Pianificazione assistenziale

Le diagnosi che è possibile utilizzare per questi casi rientrano nell’analisi del modello di percezione e gestione della salute, ovvero la percezione che la persona ha del proprio stato di salute e delle azioni atte a mantenerlo. Quando il modello risulta disfunzionale e la persona si dimostra incapace di mantenere un adeguato stile di vita, di gestire il proprio regime terapeutico, di riconoscere situazioni di rischio e mettere in atto misure preventive adatte, si prende il considerazione il rischio di lesione. Nel nostro caso analizziamo il rischio di caduta descritto da Carpenito, ovvero “un improvviso, non intenzionale, inaspettato spostamento verso il basso dalla posizione ortostatica, assisa, clinostatica”.

Gli interventi relativi alla diagnosi sono direttamente correlati al fattore scatenante. Come già spiegato, le attività da svolgere sono finalizzate a ridurre i rischi ambientali, avere più cura per le persone con modelli di eliminazione alterati o che assumono farmaci particolari.

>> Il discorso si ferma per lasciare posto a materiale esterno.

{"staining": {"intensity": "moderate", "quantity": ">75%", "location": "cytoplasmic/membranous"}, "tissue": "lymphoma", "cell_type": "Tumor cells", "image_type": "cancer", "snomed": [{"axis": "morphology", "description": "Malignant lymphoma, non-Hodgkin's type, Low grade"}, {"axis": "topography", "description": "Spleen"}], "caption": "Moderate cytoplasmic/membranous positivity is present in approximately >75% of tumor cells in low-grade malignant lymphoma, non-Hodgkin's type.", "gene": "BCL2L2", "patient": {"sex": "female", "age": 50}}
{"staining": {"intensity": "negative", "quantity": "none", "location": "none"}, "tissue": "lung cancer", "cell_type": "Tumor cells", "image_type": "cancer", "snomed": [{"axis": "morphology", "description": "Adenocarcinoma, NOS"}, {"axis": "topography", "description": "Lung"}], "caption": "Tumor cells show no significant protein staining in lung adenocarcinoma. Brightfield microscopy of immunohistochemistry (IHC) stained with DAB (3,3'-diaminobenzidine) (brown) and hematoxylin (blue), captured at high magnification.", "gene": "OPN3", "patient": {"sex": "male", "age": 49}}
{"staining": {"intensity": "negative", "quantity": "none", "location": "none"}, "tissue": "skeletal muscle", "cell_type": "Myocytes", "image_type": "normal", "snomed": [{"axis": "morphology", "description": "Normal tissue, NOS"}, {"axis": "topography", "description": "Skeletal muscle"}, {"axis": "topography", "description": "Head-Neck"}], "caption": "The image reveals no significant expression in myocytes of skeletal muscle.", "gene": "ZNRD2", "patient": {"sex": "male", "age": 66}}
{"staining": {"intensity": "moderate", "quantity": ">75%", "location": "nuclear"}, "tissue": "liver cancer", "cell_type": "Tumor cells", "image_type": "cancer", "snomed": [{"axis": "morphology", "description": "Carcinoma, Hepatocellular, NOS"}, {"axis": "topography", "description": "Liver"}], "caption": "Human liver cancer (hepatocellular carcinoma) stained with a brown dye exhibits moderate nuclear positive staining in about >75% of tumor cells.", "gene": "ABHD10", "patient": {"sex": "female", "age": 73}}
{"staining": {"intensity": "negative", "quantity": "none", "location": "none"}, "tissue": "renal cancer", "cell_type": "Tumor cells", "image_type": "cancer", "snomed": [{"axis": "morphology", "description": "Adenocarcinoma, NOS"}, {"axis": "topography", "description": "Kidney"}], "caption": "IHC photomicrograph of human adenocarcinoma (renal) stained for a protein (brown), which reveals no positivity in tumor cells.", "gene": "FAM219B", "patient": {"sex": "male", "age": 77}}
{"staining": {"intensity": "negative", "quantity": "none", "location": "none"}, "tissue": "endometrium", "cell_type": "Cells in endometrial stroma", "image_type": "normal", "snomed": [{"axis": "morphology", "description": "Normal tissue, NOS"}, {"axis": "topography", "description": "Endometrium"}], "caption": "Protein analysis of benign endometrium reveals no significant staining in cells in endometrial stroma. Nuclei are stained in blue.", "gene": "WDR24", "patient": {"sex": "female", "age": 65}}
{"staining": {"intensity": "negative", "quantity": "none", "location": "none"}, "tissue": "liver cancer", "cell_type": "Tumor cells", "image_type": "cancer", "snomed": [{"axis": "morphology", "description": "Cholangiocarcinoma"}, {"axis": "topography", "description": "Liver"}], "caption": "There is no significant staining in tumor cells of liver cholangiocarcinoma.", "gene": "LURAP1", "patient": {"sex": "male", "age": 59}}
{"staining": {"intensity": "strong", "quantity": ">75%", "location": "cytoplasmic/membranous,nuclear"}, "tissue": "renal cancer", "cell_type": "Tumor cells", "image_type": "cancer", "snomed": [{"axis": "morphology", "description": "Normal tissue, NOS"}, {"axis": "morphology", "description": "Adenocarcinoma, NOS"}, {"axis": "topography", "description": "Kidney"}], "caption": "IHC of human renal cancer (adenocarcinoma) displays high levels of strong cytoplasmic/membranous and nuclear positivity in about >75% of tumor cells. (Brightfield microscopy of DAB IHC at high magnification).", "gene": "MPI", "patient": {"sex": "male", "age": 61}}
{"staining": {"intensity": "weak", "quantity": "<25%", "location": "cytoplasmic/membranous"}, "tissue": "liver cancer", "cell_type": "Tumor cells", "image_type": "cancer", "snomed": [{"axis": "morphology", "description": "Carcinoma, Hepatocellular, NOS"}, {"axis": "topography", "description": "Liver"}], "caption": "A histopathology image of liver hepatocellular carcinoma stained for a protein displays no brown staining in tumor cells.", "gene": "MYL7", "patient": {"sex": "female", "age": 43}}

Un’altra diagnosi fondamentale è l’aumentato rischio di lesione da caduta. L’infermiere deve valutare, sia in degenza che a domicilio, i fattori predisponenti un danno grave conseguente ad una caduta accidentale. Si analizza la fragilità della persona (solitamente considerando l’anziano fragile il paziente con più di 85 anni), se è stata valutata ad alto rischio di caduta, se è post-operata (soprattutto per amputazioni o per interventi di chirurgia addominale maggiore o toracica, per il rischio di deiescenza della ferita), la presenza di patologie ossee, alterazione della coagulazione patologiche o terapeutiche. Utile diventa quindi il monitoraggio infermieristico sulle condizioni generali dell’individuo, il suo equilibrio emodinamico, i controlli di routine ematochimici e specialistici per le patologie croniche, e una rivalutazione costante della terapia.

Conclusioni

La figura dell’infermiere risulta obiettivamente fondamentale. La mia opinione è che, nel corso degli anni, ognuno di noi ha sviluppato un riflesso che scatta automaticamente davanti al rischio caduta. Quanti di noi, anche se impegnati in altre mille azioni, hanno notato pazienti che camminano con scarpe slacciate o tentano di alzarsi da carrozzine non frenate? Diventa quasi un senso in più. Purtroppo però non sempre positivo. Il fatto che noi lavorando diamo per scontate le attenzioni che diamo ai pazienti, ci porta a non educare a dovere. L’educazione alla prevenzione è il fulcro fondamentale che sposta la leva in modo tale da escludere l’accidentalità e la non prevedibilità delle cadute.